Full disclosure, I don’t have a background in dance, so I was a bit concerned that I might not find a personal resonance in dance-theatre. However, as soon as the performance began and I saw videos projected of the original Stairway to Stardom participants (a cable access show from the '80s), I realized that I was in the right place. Essentially, I was home. Full disclosure again, I do have a seriously disabled little brother whom I adore. My mother always told us that our brother’s dignity was always to be respected. We could laugh at times, but not at the trying. The trying was always part of the struggle to maintain his personal dignity. I recall a lot of laughter in my memories of my family and what resonated for me wildly during the performance (smoothly, brilliantly synchronized by the virtuosic young company) was that I was laughing at the struggle for stardom itself, not those who struggle. Indeed the brilliance of this piece of dance-theatre (producing director Kim Whitener generously suggests that we may call it what we wish) is that the dignity of each of the participants of the original Stairway to Stardom is lovingly maintained, all while the deadpan delivery of the text is flawlessly executed. At times hilariously recalling excerpts from Alice Doesn’t Live Here Anymore and Vogue interviews, it reminds us of the absurdity of the superstars we live with. That these celebrities do not resonate with us, but that Amanda Szeglowski’s stories do, provides a compelling counterpoint that allows the work to succeed on many, many levels.
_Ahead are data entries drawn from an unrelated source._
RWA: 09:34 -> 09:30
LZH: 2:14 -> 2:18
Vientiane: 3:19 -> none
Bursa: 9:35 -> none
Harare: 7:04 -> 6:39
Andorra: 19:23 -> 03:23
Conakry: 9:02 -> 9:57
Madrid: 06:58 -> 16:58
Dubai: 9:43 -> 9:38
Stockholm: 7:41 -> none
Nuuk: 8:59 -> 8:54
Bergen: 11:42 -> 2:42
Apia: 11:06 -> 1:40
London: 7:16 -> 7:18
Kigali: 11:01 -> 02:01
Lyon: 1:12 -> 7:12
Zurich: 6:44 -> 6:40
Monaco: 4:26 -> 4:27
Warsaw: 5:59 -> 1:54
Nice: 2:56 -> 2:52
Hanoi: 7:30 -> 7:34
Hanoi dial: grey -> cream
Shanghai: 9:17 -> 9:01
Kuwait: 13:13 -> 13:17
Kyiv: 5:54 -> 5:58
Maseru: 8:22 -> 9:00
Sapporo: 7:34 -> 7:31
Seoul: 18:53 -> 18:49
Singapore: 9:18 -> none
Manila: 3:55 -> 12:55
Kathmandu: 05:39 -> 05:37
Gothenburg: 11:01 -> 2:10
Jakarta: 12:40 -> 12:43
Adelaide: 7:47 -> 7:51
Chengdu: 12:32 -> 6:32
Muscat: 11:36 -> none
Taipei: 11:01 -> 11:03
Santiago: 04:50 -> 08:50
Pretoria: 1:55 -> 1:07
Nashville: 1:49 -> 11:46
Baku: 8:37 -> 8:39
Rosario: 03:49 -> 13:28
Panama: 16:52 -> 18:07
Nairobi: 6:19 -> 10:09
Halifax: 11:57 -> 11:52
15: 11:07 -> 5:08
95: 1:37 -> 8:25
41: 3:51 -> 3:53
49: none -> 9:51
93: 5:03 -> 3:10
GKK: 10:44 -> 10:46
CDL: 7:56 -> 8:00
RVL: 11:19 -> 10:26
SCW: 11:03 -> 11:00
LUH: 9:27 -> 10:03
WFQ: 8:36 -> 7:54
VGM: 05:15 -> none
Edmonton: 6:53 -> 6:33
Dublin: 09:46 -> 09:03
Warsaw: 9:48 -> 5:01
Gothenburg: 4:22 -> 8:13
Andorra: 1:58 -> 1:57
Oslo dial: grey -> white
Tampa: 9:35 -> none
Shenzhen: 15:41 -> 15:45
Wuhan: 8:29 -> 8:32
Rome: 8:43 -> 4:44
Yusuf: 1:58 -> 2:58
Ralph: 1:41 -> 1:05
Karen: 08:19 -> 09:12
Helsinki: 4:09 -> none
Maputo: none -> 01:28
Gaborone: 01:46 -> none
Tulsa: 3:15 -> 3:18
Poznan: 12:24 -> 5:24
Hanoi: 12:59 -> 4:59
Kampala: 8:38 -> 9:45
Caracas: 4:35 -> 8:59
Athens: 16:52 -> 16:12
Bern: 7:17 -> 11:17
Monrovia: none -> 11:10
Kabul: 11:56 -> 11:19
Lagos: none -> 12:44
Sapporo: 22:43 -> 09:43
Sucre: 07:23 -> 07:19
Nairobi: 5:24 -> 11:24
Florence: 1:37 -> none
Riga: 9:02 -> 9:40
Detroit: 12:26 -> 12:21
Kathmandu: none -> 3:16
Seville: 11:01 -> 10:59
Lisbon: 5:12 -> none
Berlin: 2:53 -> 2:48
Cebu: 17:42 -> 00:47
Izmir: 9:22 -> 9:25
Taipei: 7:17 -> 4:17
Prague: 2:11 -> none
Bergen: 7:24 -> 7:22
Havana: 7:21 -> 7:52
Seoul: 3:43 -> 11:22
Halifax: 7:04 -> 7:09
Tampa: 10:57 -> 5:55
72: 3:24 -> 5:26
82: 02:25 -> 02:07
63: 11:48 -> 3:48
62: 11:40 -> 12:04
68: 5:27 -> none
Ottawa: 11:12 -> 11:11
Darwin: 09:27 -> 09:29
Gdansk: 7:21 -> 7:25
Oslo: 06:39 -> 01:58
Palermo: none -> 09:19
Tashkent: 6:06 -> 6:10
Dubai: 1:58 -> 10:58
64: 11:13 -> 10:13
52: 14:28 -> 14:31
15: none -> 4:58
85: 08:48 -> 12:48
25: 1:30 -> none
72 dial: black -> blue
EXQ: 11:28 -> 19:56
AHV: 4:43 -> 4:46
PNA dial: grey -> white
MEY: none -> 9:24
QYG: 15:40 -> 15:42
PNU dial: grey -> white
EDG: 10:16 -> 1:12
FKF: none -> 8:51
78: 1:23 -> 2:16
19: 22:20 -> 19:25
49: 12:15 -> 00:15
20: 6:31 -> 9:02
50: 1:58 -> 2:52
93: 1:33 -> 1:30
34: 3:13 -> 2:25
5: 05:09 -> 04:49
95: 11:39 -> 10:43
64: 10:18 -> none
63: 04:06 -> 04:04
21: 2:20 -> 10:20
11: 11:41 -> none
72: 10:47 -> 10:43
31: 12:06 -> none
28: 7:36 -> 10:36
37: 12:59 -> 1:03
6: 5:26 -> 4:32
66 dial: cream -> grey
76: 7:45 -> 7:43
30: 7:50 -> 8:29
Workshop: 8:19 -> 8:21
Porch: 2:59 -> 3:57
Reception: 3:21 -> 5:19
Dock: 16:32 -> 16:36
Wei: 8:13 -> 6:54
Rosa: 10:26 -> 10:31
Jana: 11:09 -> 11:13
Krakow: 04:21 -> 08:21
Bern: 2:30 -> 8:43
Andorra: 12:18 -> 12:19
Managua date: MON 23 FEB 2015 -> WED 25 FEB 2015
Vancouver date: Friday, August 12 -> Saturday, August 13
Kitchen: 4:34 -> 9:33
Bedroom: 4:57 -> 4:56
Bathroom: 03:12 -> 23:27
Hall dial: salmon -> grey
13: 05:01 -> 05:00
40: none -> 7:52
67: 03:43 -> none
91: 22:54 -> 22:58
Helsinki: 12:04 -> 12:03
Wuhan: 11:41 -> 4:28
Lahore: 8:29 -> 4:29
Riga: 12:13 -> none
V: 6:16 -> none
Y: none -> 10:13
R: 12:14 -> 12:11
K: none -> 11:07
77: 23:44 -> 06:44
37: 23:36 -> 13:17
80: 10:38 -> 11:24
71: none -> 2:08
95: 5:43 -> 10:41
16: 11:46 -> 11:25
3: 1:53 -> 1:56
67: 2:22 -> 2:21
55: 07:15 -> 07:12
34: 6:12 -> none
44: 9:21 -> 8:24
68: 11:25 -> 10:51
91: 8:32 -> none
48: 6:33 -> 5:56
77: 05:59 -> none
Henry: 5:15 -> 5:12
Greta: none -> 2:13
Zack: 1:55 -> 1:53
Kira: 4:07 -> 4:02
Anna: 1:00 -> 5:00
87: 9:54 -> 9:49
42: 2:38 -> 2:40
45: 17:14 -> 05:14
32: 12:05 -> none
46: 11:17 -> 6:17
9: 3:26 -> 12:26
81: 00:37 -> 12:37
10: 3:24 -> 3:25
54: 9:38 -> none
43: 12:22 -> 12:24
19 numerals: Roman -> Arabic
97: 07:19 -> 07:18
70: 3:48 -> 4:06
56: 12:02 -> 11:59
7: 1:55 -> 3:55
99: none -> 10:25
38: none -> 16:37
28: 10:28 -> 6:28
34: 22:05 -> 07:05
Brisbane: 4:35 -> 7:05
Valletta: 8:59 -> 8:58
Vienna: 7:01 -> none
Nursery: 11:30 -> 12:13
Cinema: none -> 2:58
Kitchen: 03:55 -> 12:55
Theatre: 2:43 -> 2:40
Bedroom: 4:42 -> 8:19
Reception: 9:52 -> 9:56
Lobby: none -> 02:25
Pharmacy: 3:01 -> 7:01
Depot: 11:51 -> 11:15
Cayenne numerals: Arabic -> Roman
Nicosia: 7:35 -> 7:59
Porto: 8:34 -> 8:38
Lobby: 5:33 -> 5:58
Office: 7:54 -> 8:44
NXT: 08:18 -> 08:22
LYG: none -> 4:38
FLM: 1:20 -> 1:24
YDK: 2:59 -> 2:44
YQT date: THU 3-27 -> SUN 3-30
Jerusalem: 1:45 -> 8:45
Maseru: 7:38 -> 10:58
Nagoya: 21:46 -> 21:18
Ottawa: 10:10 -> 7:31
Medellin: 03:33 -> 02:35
This is HERE’s 25th Anniversary season and Artistic Director Kristin Marting and Producing Director Kim Whitener suggest in the bill of fare for the evening that as audience members, we may “trust their curation.” What an understatement. With artists like Basil Twist and Taylor Mac in residence over the years, Szeglowski finds herself in excellent company and as members of New York City’s artistic community we not only trust their curation, we depend on it. Szeglowski and all of the members of cakeface -- Ali Castro, Jade Daugherty, Ayesha Jordan and Nola Sporn Smith -- have something special to offer, accomplished dancers/actresses all. We begin to spin possible back stories as we watch them work. Was she a back up dancer for JLo? A Vogue model? The text itself is gleaned from numerous interviews given by Amanda Szeglowski to her friends and fellow artists and it’s delivered to us at times with the company speaking in unison or repeating phrases for emphasis, all the while allowing us to decide for ourselves precisely what it may mean. Find your way to HERE Arts Center and climb the Stairway to Stardom for yourself.